+++ DATA TO USE
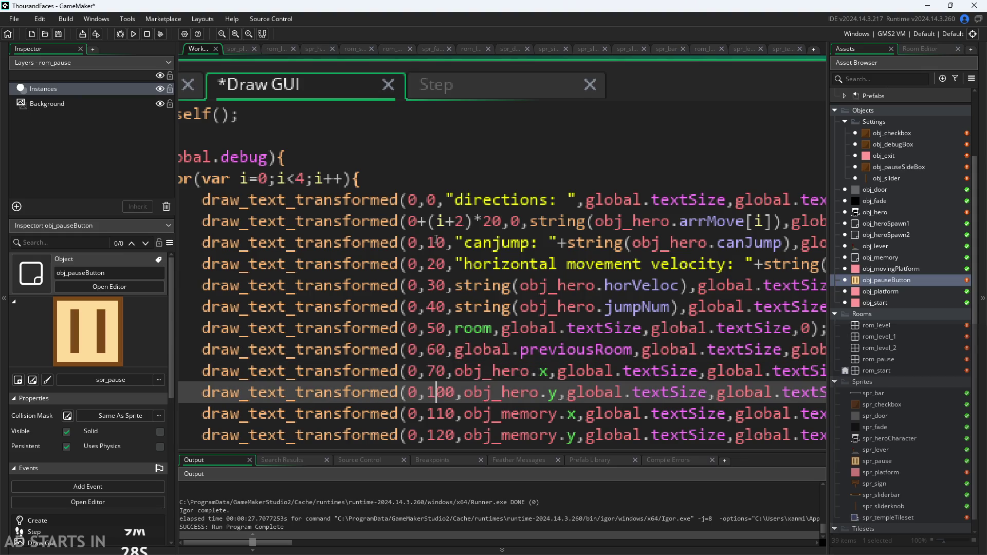
key(Delete)
key(BackSpace)
text(8)
key(Down)
key(BackSpace)
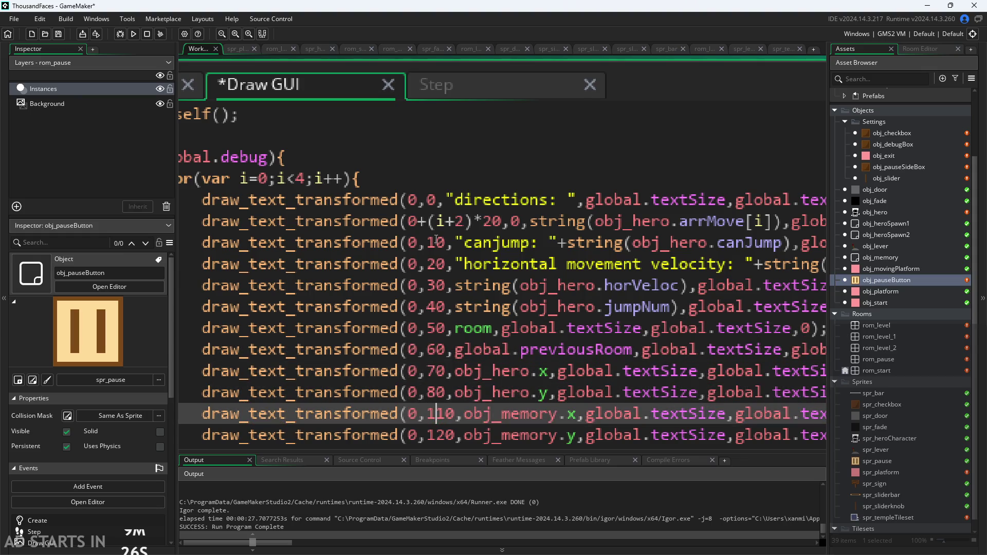
key(Delete)
text(9)
scroll(434, 235, down, 1)
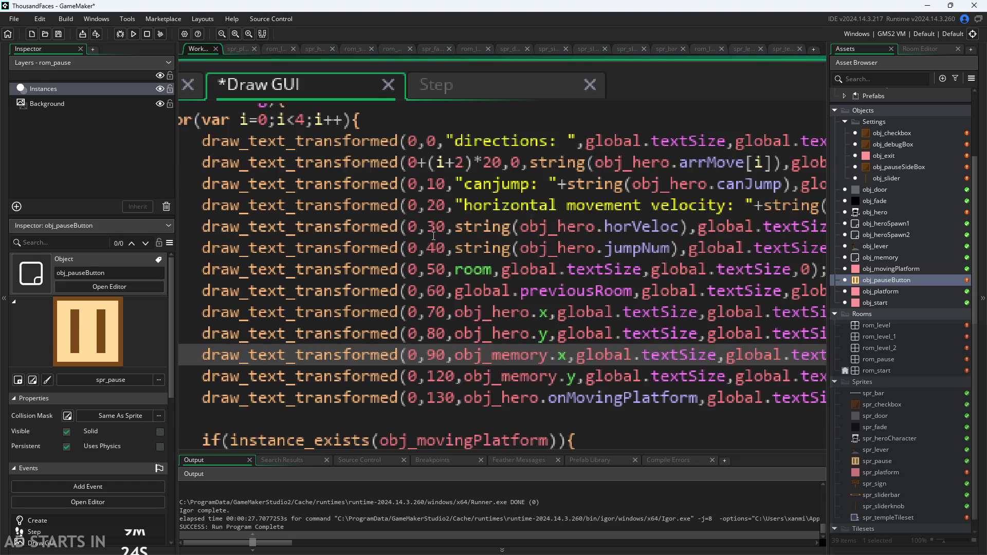
scroll(441, 351, up, 1)
key(Down)
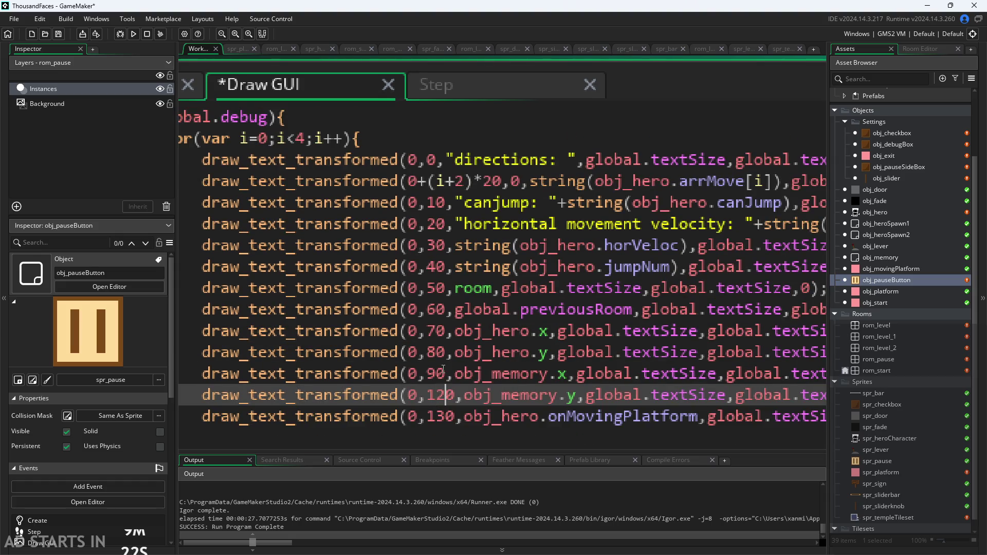
key(BackSpace)
text(0)
key(Down)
++++++
## PROBLEM TO WORK ON
Set down word for word every line from the line containing "scroll(441, 351, up, 1)" through the last line of the entries, and nothing more; no pictures.

## RESULT OF THE EXERCISE
scroll(441, 351, up, 1)
key(Down)
key(BackSpace)
text(0)
key(Down)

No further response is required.